● WHAT IS BEING ASKED: Report every line of the records below that includes the string "pixels".

-*-

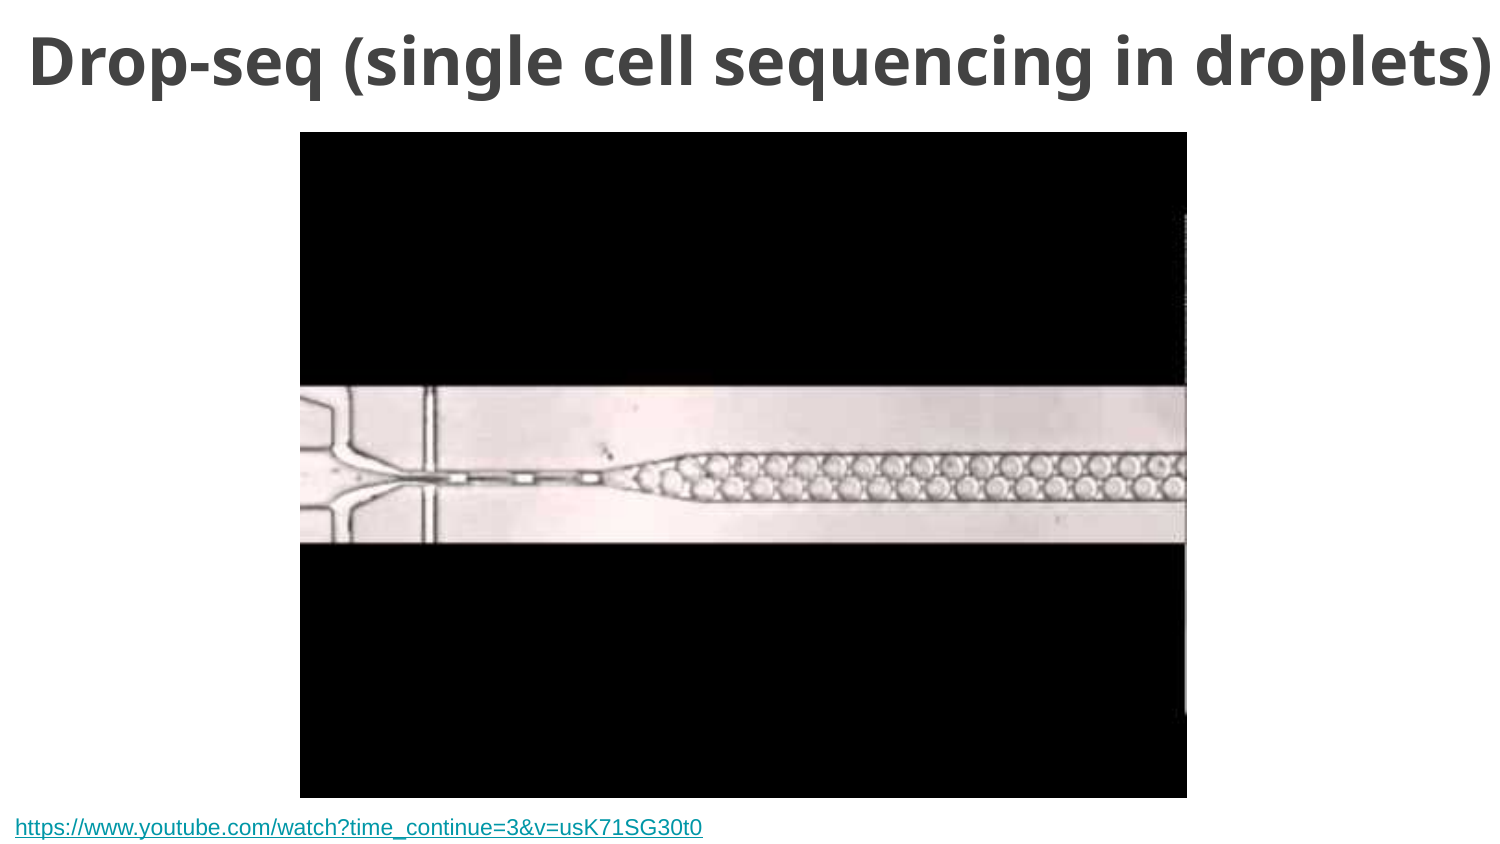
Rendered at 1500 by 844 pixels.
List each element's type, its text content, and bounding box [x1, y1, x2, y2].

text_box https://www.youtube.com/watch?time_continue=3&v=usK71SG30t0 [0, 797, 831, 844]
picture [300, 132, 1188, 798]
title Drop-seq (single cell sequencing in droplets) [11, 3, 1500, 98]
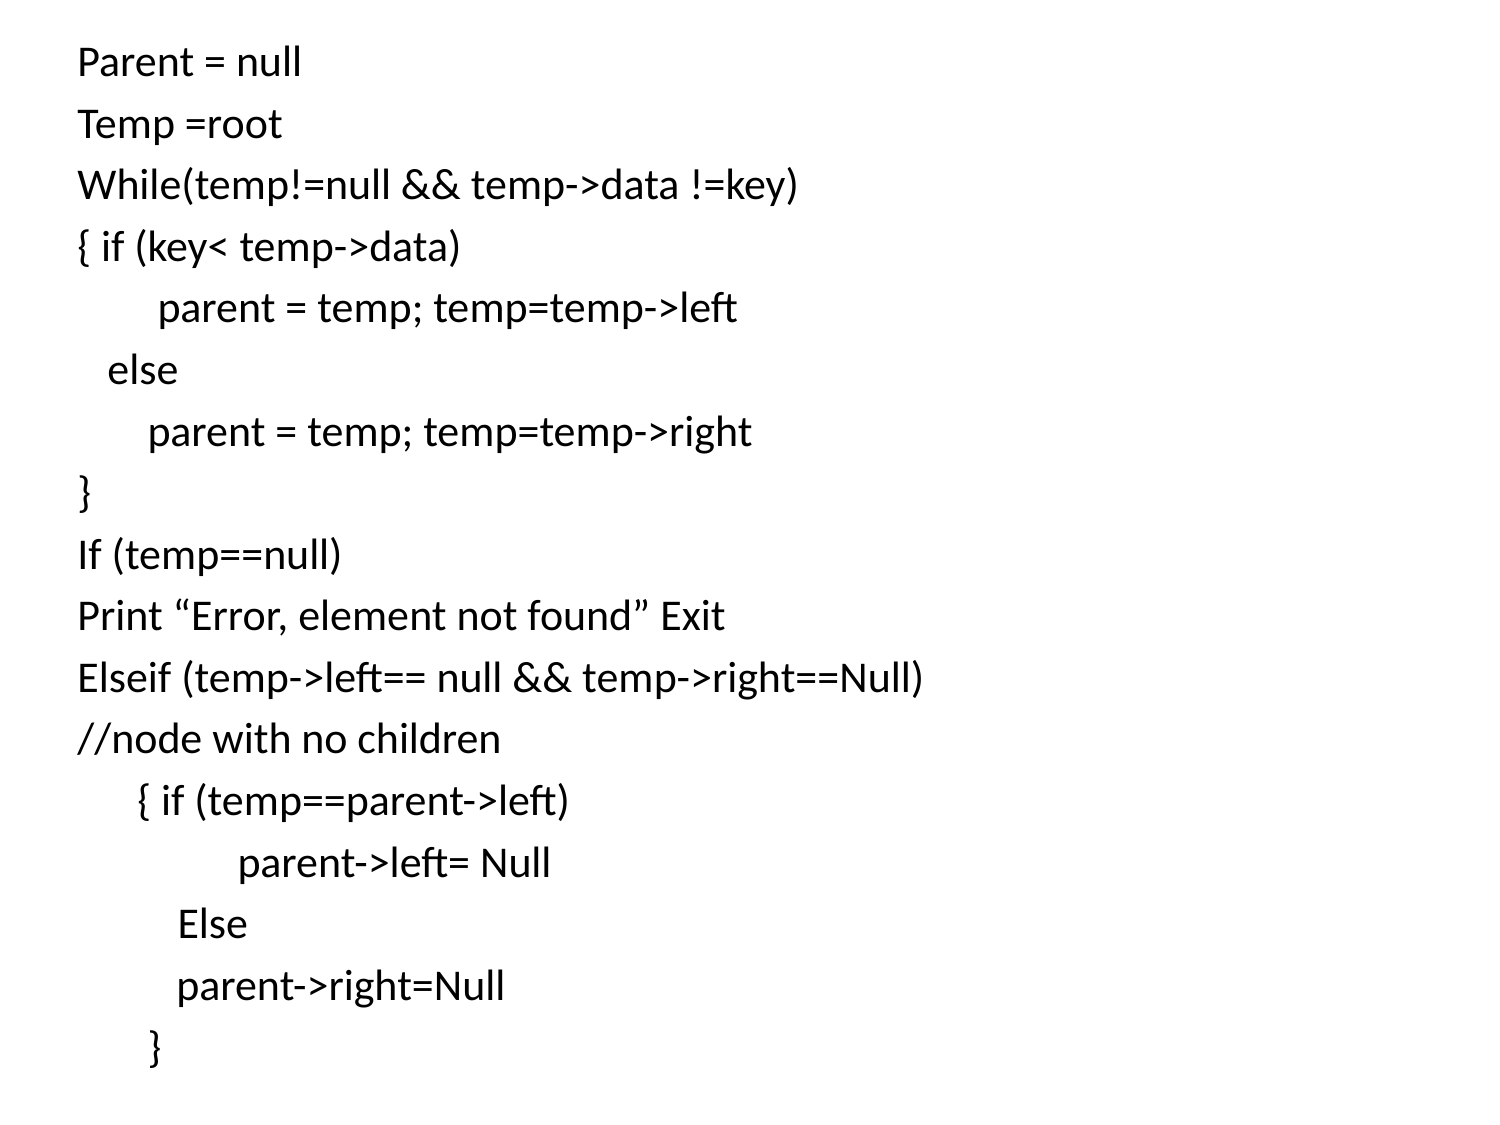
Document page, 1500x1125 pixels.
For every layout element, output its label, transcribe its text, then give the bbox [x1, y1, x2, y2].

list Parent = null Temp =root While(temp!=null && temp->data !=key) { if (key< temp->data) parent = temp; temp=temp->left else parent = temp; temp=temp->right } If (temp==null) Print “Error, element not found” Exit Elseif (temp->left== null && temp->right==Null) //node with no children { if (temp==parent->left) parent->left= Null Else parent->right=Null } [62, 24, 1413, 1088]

-*-

● ANSWER BELOW:
Rendered at 1500 by 844 pixels.
Document page, 1500x1125 pixels.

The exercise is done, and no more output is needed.